* [Aim of the exercise]
Below are the records; count the lines that include the string "action" and give only that number.

* [Input records]
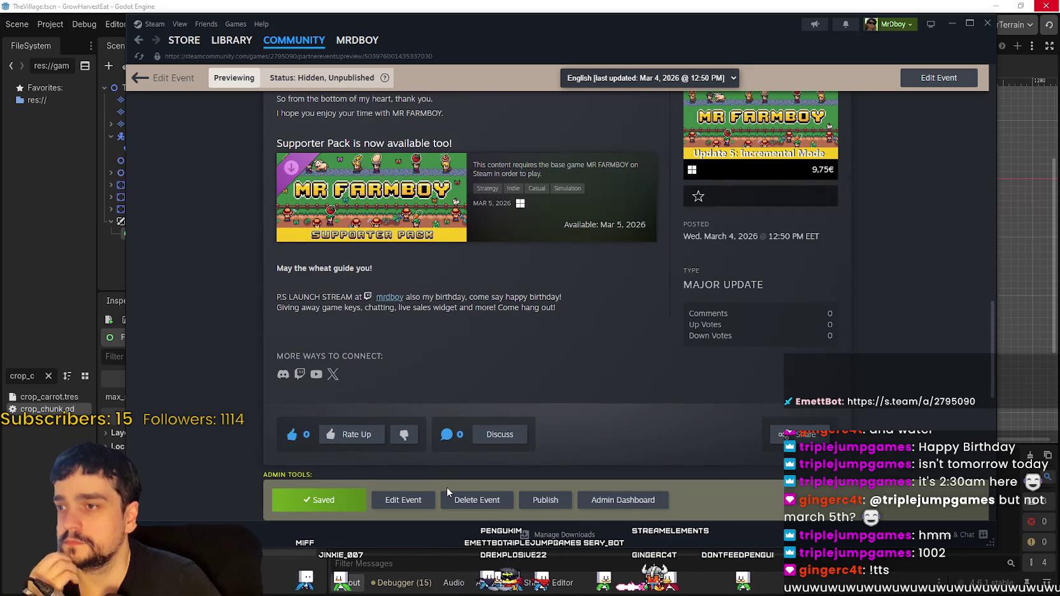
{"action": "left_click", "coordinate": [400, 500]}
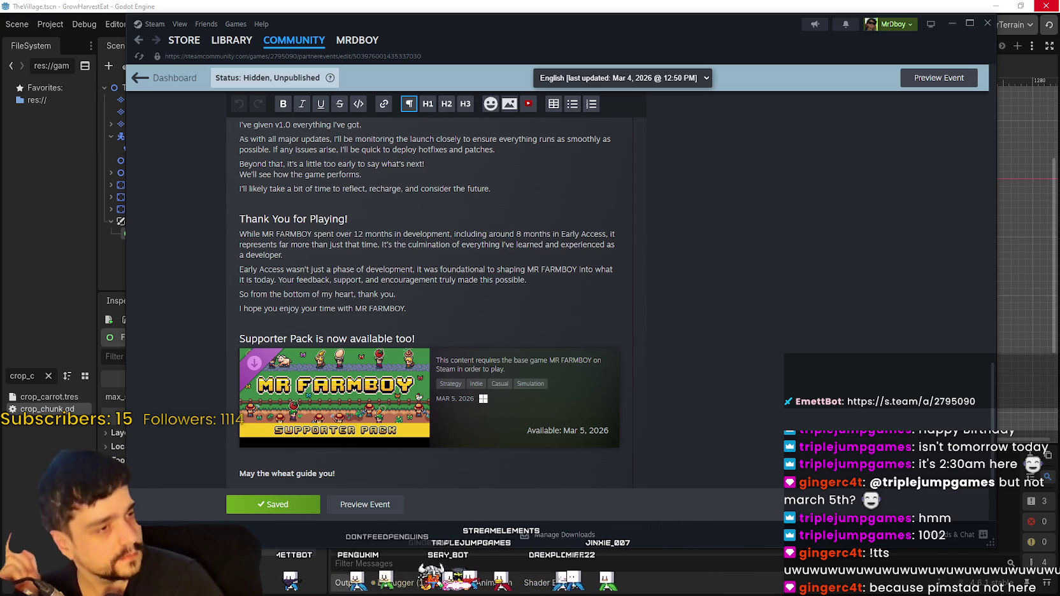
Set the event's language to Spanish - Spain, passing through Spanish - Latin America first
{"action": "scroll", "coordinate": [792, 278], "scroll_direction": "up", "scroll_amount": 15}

--

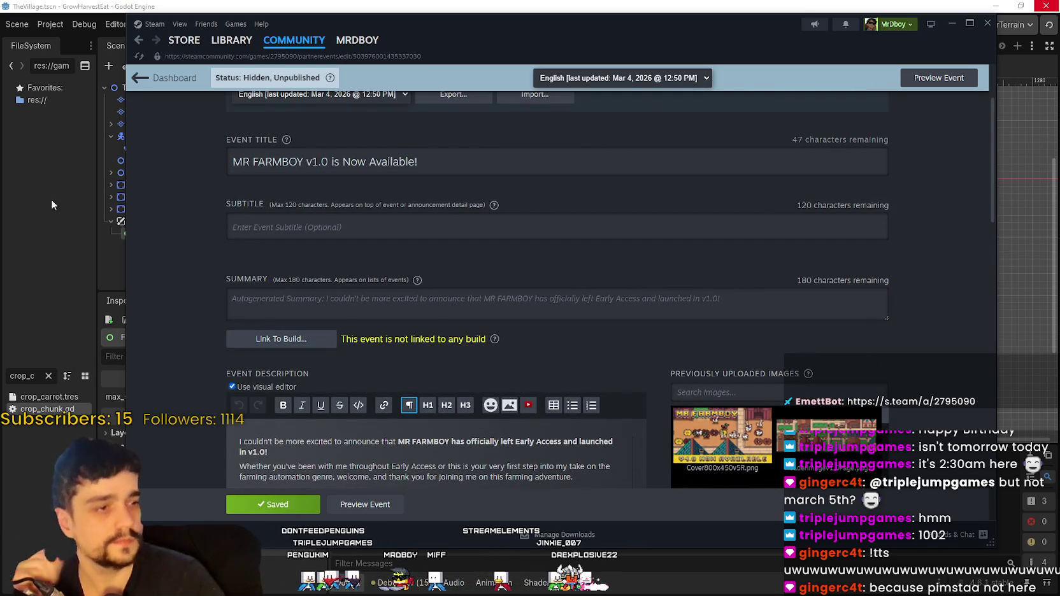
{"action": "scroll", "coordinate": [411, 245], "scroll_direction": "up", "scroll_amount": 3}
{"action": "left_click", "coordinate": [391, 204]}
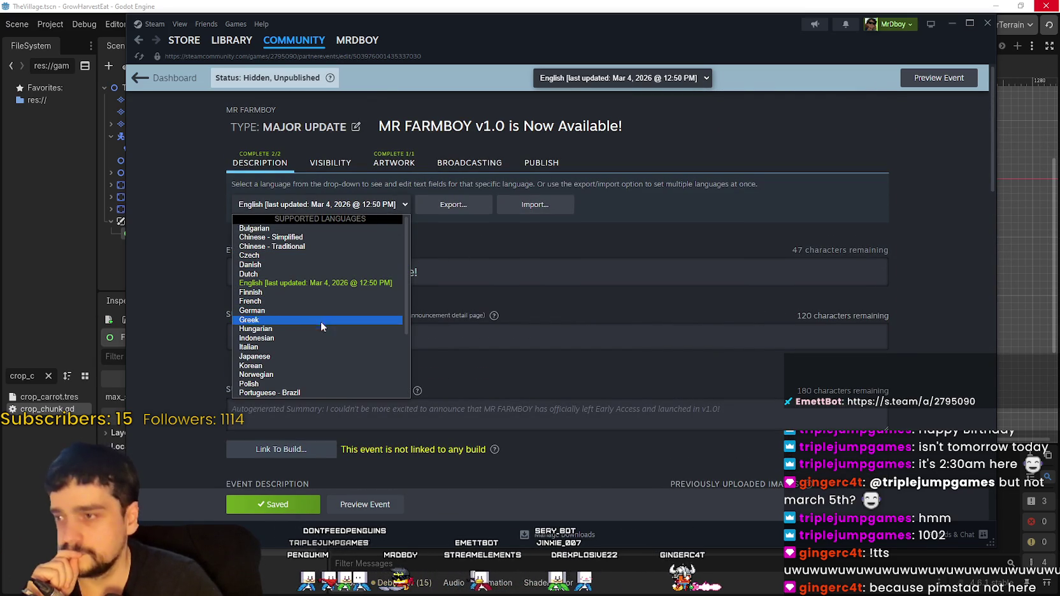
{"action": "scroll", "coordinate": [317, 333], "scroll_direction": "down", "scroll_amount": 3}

==

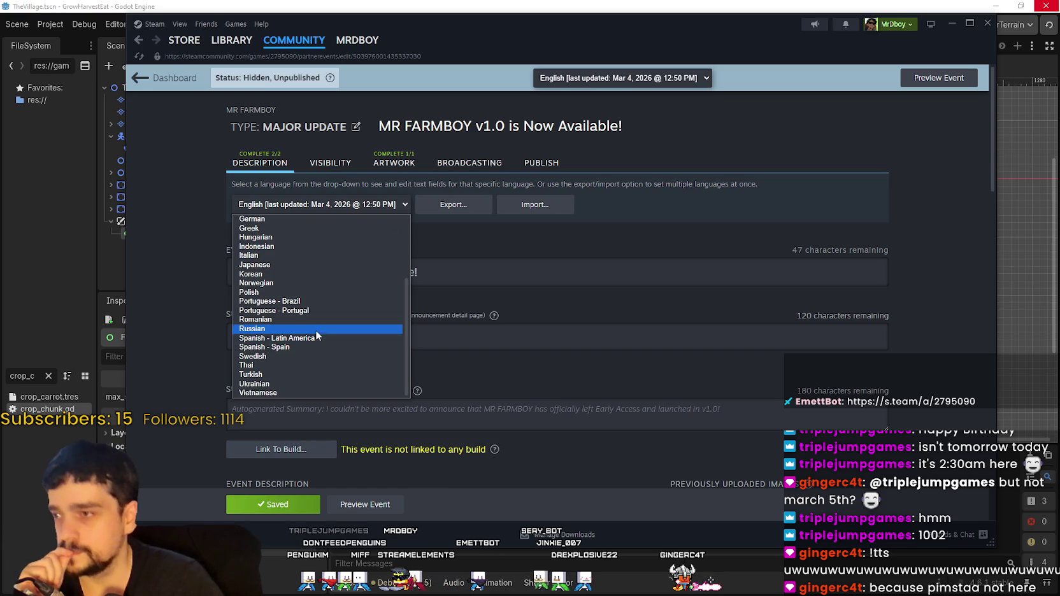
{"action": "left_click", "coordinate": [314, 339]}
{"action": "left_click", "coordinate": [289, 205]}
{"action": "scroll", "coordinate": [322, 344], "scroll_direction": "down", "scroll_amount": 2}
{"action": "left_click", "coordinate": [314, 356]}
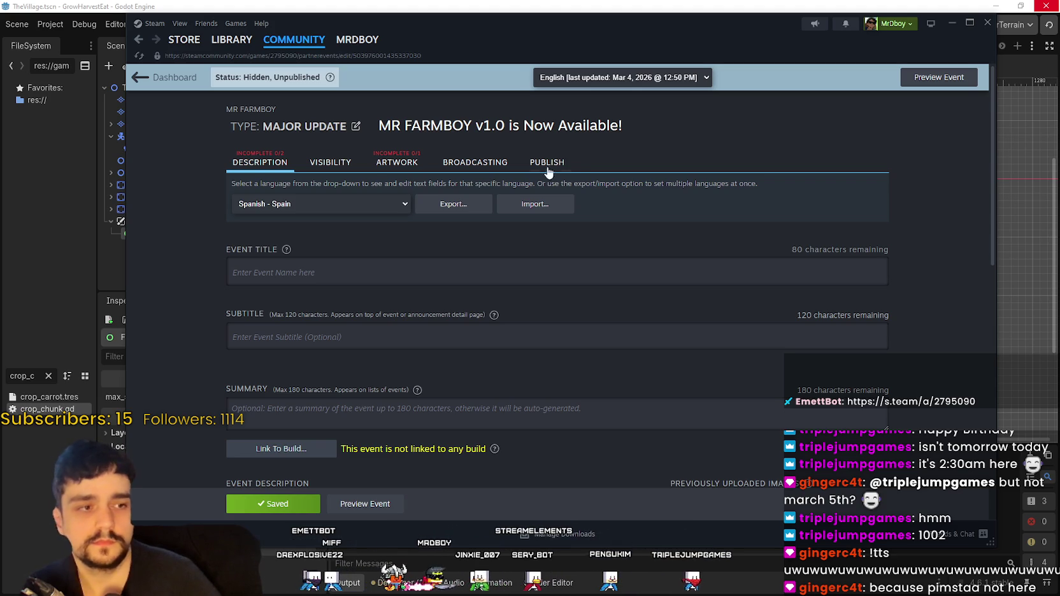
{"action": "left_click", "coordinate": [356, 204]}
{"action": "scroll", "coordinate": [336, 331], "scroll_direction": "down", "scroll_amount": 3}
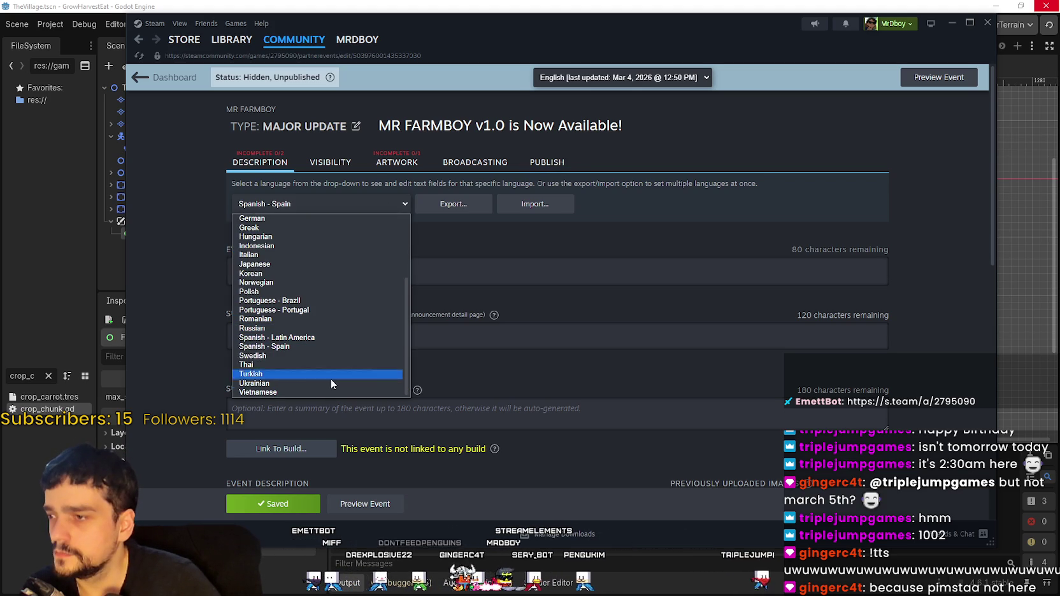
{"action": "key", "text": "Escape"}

* [Exercise result]
12